The scenario is claustrophic: in medieval England, Sarah, a seventeen-year-old virgin, relinquishes worldly life—family, human touch, comfort, light, fresh air—and is locked into a tiny stone cell attached to the village church. It is voluntary. And it is permanent. The door to the cell, or anchorhold, is nailed shut. Sarah conceives of this as ‘the nailing of my hands and feet to the cross with Christ’ but an equally fitting comparison would be the nailing of a coffin, because the anchorhold is to be Sarah’s home and also her grave: lest there be any doubt, she is told that the bones of a previous anchoress, Sister Agnes, are interred beneath her. Her life’s work is to devote herself to prayer—for the edification of the village and the soul of the wealthy landowner who is her patron.
I was sent a copy of Robyn Cadwallader’s debut novel in preparation for a session I was chairing at the Perth Writers Festival.

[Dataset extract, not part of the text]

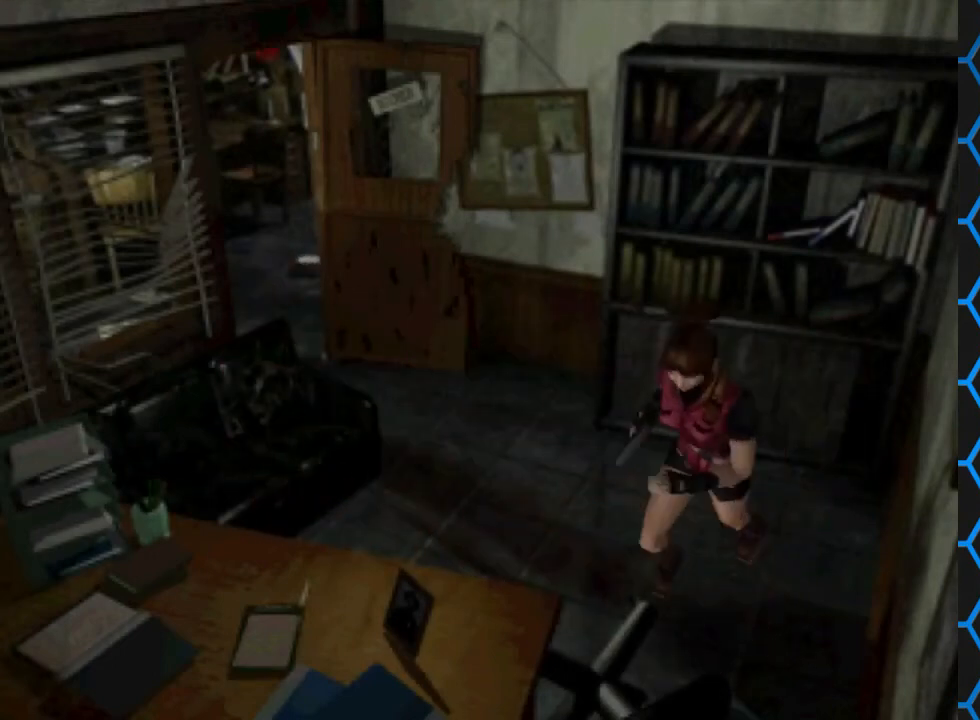
{"buttons": ["SQUARE", "DPAD_UP", "DPAD_RIGHT"], "events": []}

As someone who has trouble with confined spaces, and has nightmares about being buried alive, I felt a little uneasy when I held the book in my hand, knowing the situation of its protagonist. The stunning cover illustration, a swallow soaring upwards, should have been a clue, should have reassured me. Because this novel soars, too.

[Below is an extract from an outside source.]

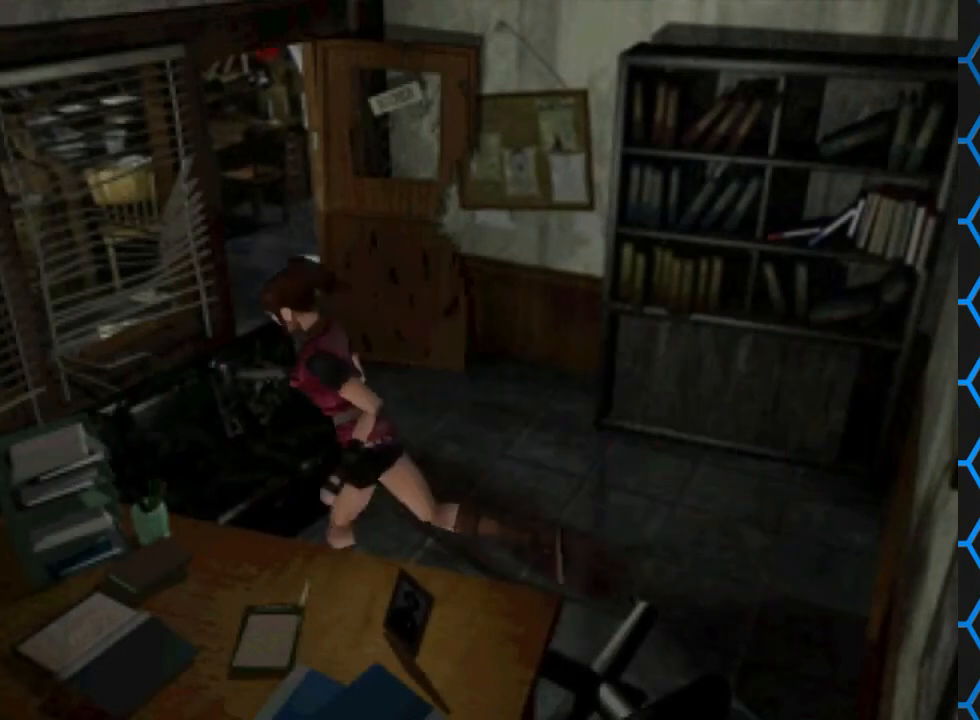
{"buttons": ["CROSS", "SQUARE", "DPAD_UP", "DPAD_RIGHT"], "events": [[100, "CROSS", "down"], [333, "CROSS", "up"], [400, "CROSS", "down"]]}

Sarah’s isolation from the world is not as complete as I had originally feared it would be. She has two female servants who attend to her (extremely meagre) needs of food and clothing and cleanliness (such as cleanliness was in medieval times) through one window. Another window allows her to receive female villagers seeking her counsel. A confessor from the nearby priory comes once a month to hear her sins, and to interpret her written Rule. Charmingly, a cat visits through the servants’ window whether Sarah likes it or not, occupying the best place by the fire. And she can partially see, through a narrow slit in the stone wall called a ‘squint’, into the church.
Cadwallader, also a medieval scholar, convincingly creates a world outside the anchorhold that is patriarchal, class-based, punitive, predatory (for women) and austere. Sarah escapes that physical world but not, of course, these defining elements; they continue to shape her existence in every way. While I found her occasional displays of self-loathing disturbing to read (particularly those involving physical mortification—self-flagellation and the wearing of a hairshirt), I could understand them in the context of her time and circumstance.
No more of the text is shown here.